## TASK INSTRUCTIONS
Find the word "lines" in the listing, and copy out each line where it turns up.

## RECORDS SHOWN
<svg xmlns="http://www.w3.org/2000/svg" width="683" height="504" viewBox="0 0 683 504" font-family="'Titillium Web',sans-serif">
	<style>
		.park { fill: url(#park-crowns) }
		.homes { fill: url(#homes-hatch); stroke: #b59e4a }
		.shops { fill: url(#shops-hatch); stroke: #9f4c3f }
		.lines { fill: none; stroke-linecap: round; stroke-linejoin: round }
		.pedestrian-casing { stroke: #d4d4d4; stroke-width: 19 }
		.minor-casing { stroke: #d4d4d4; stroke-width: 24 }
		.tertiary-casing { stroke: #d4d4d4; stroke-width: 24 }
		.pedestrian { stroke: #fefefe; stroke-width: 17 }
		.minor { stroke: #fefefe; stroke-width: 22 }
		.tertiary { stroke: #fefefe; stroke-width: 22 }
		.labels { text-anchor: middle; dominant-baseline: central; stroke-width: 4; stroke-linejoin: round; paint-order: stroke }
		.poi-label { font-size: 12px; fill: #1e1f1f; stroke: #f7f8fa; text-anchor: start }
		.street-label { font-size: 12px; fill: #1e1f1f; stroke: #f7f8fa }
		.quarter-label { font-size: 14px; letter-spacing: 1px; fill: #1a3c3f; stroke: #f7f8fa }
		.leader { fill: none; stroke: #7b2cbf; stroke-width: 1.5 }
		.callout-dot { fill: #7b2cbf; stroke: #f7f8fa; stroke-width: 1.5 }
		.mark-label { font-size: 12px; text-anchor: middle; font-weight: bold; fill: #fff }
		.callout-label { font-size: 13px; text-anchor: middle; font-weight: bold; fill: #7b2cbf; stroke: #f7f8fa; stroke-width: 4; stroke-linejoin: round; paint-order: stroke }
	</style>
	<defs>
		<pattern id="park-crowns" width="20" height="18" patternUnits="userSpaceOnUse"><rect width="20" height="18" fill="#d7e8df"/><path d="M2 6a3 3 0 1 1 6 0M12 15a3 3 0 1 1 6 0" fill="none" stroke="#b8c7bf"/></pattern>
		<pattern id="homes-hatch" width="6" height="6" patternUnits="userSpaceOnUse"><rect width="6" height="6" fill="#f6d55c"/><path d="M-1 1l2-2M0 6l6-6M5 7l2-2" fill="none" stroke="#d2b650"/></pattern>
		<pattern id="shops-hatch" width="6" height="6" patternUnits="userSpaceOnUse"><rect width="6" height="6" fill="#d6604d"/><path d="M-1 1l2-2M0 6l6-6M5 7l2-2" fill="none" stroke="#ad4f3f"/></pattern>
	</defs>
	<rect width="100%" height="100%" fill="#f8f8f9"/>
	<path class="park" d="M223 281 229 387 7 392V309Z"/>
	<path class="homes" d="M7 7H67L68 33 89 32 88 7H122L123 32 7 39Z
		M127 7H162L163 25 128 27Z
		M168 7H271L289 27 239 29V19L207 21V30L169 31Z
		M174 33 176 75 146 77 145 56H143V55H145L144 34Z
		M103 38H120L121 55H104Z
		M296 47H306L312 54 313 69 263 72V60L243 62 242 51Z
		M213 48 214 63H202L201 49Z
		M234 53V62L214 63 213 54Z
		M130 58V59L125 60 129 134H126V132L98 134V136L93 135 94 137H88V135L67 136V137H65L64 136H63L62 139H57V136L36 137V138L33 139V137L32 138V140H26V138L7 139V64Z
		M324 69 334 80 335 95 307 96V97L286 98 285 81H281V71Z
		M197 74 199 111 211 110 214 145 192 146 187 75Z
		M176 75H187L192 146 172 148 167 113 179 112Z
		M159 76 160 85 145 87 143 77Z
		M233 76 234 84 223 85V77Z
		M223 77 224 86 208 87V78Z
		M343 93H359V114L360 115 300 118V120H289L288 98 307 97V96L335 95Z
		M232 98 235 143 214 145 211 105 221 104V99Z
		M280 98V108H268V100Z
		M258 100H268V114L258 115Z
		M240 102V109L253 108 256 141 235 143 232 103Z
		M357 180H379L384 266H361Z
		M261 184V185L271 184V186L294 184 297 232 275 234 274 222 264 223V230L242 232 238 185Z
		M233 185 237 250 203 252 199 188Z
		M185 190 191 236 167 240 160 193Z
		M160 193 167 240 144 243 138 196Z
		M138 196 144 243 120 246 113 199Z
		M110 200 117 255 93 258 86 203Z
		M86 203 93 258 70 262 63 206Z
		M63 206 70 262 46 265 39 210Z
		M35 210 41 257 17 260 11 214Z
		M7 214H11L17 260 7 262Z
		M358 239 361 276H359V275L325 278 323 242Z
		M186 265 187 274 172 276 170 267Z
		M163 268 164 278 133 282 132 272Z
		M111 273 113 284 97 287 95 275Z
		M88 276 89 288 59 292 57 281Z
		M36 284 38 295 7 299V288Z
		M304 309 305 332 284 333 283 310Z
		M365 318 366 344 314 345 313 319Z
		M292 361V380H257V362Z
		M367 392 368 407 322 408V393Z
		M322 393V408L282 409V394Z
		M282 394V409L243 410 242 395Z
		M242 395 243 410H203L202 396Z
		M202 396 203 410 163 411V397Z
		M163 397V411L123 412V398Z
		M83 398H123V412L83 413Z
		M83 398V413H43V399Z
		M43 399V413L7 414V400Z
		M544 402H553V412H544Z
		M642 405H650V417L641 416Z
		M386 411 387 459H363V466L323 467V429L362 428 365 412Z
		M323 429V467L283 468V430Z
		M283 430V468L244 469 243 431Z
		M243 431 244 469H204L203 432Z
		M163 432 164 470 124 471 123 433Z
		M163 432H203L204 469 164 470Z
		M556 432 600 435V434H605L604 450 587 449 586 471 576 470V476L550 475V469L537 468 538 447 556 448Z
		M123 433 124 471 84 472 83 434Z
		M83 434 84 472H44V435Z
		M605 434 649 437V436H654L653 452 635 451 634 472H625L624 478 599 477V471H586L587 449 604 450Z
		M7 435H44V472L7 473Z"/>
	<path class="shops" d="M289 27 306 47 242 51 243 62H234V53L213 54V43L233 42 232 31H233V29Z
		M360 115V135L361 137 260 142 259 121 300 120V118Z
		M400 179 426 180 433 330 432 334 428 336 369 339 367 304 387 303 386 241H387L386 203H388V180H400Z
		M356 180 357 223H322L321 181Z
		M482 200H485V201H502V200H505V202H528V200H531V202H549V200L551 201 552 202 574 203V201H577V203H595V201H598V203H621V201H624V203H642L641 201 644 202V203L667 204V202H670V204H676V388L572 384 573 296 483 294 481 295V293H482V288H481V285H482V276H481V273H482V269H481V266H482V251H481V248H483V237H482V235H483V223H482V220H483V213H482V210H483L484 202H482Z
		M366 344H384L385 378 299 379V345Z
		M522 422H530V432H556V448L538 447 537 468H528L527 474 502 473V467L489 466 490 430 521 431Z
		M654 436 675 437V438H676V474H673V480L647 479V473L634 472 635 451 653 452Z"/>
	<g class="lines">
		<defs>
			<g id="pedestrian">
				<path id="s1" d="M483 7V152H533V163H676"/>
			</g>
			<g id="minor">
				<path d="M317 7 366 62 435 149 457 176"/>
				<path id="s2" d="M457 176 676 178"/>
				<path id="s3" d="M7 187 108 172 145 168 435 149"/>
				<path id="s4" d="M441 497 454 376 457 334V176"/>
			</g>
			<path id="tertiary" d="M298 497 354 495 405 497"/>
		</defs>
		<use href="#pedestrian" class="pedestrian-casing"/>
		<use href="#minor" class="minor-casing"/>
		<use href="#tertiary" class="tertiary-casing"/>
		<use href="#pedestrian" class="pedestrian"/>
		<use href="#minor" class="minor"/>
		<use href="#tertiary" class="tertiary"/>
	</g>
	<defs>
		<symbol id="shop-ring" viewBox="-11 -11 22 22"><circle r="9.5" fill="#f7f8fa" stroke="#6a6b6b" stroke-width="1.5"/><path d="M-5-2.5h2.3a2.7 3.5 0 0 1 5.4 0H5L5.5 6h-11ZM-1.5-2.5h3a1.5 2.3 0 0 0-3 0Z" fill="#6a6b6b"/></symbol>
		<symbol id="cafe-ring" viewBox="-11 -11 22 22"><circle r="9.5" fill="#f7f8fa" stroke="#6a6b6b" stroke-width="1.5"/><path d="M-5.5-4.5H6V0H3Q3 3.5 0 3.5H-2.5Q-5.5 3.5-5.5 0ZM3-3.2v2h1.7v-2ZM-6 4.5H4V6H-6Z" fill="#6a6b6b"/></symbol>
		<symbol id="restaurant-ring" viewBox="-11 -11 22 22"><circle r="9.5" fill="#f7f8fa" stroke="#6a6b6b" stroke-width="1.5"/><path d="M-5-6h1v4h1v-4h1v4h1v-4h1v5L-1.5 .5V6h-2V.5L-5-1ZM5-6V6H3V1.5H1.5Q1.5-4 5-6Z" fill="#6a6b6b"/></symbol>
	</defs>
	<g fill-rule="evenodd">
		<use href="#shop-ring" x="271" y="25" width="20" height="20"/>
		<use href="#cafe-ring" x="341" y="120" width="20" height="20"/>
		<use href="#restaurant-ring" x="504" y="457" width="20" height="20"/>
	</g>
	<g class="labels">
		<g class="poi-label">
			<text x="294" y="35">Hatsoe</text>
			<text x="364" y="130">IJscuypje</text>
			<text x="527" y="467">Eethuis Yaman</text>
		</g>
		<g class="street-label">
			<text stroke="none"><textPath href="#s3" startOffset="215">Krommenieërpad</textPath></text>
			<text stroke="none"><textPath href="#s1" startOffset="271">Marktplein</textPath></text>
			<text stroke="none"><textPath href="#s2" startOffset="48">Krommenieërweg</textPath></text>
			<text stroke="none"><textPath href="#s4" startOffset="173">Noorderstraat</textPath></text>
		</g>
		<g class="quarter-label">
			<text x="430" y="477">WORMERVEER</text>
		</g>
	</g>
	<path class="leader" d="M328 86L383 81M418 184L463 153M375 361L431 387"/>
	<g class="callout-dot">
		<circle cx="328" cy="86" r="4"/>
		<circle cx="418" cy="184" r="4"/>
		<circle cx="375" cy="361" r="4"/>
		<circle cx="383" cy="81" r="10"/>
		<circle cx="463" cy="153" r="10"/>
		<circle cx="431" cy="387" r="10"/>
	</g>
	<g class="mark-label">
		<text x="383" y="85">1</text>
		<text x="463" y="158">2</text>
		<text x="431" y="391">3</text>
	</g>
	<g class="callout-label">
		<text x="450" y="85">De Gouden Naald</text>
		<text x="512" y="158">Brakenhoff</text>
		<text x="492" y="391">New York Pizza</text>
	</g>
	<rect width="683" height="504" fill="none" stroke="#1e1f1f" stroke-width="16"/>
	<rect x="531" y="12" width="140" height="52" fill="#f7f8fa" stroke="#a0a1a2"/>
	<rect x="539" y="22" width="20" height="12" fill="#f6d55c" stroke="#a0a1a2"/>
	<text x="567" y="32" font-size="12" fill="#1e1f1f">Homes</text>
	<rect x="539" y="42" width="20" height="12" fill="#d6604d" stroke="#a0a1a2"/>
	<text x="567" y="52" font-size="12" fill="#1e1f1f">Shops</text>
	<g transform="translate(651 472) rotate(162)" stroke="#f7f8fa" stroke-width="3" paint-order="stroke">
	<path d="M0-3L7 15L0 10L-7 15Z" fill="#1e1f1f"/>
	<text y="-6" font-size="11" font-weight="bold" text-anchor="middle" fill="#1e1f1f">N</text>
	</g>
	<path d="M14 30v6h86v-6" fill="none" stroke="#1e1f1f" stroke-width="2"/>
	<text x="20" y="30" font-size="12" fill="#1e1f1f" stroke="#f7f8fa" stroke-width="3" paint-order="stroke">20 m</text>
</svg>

## ANSWER BOX
		.lines { fill: none; stroke-linecap: round; stroke-linejoin: round }
	<g class="lines">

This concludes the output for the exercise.